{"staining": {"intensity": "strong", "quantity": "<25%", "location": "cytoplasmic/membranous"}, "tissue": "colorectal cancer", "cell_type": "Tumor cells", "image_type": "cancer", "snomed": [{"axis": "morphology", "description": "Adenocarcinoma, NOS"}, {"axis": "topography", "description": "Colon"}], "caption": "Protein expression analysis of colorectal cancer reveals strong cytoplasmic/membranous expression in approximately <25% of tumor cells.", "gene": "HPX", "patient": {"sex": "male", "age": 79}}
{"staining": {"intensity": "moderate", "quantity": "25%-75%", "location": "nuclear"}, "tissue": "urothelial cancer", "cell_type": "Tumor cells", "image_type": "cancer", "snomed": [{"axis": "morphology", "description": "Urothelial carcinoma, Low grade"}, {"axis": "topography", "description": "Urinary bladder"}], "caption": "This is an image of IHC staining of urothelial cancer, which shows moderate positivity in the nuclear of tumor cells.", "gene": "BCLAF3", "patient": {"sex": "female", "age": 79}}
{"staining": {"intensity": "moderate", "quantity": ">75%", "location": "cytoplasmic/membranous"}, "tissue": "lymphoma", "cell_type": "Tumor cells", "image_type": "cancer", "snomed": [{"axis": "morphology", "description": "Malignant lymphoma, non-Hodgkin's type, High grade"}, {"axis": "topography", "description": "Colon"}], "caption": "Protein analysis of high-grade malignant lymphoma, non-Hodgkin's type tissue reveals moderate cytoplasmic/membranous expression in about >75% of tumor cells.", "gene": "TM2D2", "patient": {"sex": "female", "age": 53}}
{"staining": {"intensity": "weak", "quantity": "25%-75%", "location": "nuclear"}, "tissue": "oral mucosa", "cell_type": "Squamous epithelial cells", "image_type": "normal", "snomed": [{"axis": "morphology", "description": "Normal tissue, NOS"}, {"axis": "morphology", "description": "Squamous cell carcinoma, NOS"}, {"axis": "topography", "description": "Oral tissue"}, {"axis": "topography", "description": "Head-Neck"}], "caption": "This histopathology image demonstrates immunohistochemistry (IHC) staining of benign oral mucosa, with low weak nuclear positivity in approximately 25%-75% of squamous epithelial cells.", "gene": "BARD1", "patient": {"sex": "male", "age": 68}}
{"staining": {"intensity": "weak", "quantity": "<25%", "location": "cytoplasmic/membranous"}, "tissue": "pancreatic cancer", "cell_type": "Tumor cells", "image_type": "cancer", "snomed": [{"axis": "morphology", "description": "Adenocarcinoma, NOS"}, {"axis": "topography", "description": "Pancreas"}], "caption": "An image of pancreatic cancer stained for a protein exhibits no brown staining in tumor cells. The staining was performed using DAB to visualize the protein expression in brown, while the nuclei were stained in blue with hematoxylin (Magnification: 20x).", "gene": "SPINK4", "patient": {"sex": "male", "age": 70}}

▶ TRY IT
Everything from the first line of the records through the line holding "is an image" is to be transcribed exactly; leave out all other lines.

▶ EXERCISE OUTPUT
{"staining": {"intensity": "strong", "quantity": "<25%", "location": "cytoplasmic/membranous"}, "tissue": "colorectal cancer", "cell_type": "Tumor cells", "image_type": "cancer", "snomed": [{"axis": "morphology", "description": "Adenocarcinoma, NOS"}, {"axis": "topography", "description": "Colon"}], "caption": "Protein expression analysis of colorectal cancer reveals strong cytoplasmic/membranous expression in approximately <25% of tumor cells.", "gene": "HPX", "patient": {"sex": "male", "age": 79}}
{"staining": {"intensity": "moderate", "quantity": "25%-75%", "location": "nuclear"}, "tissue": "urothelial cancer", "cell_type": "Tumor cells", "image_type": "cancer", "snomed": [{"axis": "morphology", "description": "Urothelial carcinoma, Low grade"}, {"axis": "topography", "description": "Urinary bladder"}], "caption": "This is an image of IHC staining of urothelial cancer, which shows moderate positivity in the nuclear of tumor cells.", "gene": "BCLAF3", "patient": {"sex": "female", "age": 79}}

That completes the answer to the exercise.